Is There Something Wrong with Me? Or am I Just Protestant?

I have just had the privilege of attending the preview opening of The Sacred Made Real, an exhibition of Spanish polychrome sculpture and painting from the 17th century, at the National Gallery in London.

Some of the artworks are paintings, some are brightly painted wood statues. In some cases the paintings appear, in fact, to be paintings of nearby statues! I was struck with the fact that the paintings and statues were very clear and very beautiful. But I do not find myself much moved spiritually, oddly enough, by having pictures of important spiritual events paraded in front of me. I know my salvation depends on Jesus’ death on the cross, but images of it do not necessarily inspire me to prayer or praise. Nor do constant parades of images of the Annunciation or the Madonna and Child move me to prayer or praise on the mystery of the Incarnation. Good poetry or music is actually a lot more likely to do that.

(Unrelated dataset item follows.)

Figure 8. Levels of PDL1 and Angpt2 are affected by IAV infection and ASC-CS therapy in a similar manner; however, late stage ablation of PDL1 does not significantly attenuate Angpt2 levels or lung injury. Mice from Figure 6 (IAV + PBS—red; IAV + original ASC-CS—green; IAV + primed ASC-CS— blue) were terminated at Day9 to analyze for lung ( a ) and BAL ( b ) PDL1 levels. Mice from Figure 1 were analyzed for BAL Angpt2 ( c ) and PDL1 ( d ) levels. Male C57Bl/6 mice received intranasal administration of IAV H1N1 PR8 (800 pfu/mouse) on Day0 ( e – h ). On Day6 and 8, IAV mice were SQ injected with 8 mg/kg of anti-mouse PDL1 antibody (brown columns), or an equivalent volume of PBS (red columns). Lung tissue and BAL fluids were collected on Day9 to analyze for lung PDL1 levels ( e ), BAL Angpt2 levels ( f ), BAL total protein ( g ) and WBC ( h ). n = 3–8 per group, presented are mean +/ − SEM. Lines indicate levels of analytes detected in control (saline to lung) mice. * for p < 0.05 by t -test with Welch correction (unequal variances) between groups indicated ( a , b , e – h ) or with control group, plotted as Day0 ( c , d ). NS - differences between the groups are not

An exception is when a painting, or a set of them, presents Biblical, theological, or exegetical data in a new or striking way. One example is from Wittenberg, Germany, two years ago. There was a painting, I believe by Lucas Cranach, that showed the pole on which Moses lifted up the serpent in the desert so that those looking on it were healed. The pole was, in the painting, a T-cross, or St Matthews cross, and the snake was sort of hung over the top of it. Nearby, another Cranach painting, of Jesus crucified on an identical T-cross. Point made, Mr. Cranach!! Another example is a form of the “noli me tangere,” Mary Magdalene’s encounter with Christ immediately after His Resurrection, in which, evidently to be mistaken as the gardener, he is carrying a strikingly modern looking shovel. I have seen one of these shovels in a fifteenth century wall painting at the cathedral in Constance, Germany, and another in a seventeenth century masterpiece by the French artist Poussin, and I could swear I have seen it someplace else. Anyhow, if I ever do an Easter decoration at home, alongside the empty eggs and the bunnies and other such, there will surely be a shovel. I decided to call that image “the ground breaking of the Kingdom of God.” There is no evidence that Jesus symbolically turned over a shovelful of earth to mark the occasion, but never mind.

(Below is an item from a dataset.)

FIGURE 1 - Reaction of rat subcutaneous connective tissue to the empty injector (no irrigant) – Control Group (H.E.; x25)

Anyhow, I have set down my issues about religious visual art. And it’s not a problem about other people’s idolatry necessarily, though I think it’s horrible to treat a picture of Jesus or the Virgin as if it were actually Jesus or the Virgin. Maybe I’m too Protestant. Maybe I’m neither of the MTV Generation (Gen X) or the You Tube Generation (the Millennials). Maybe I didn’t watch enough television when I was a kid. Who knows?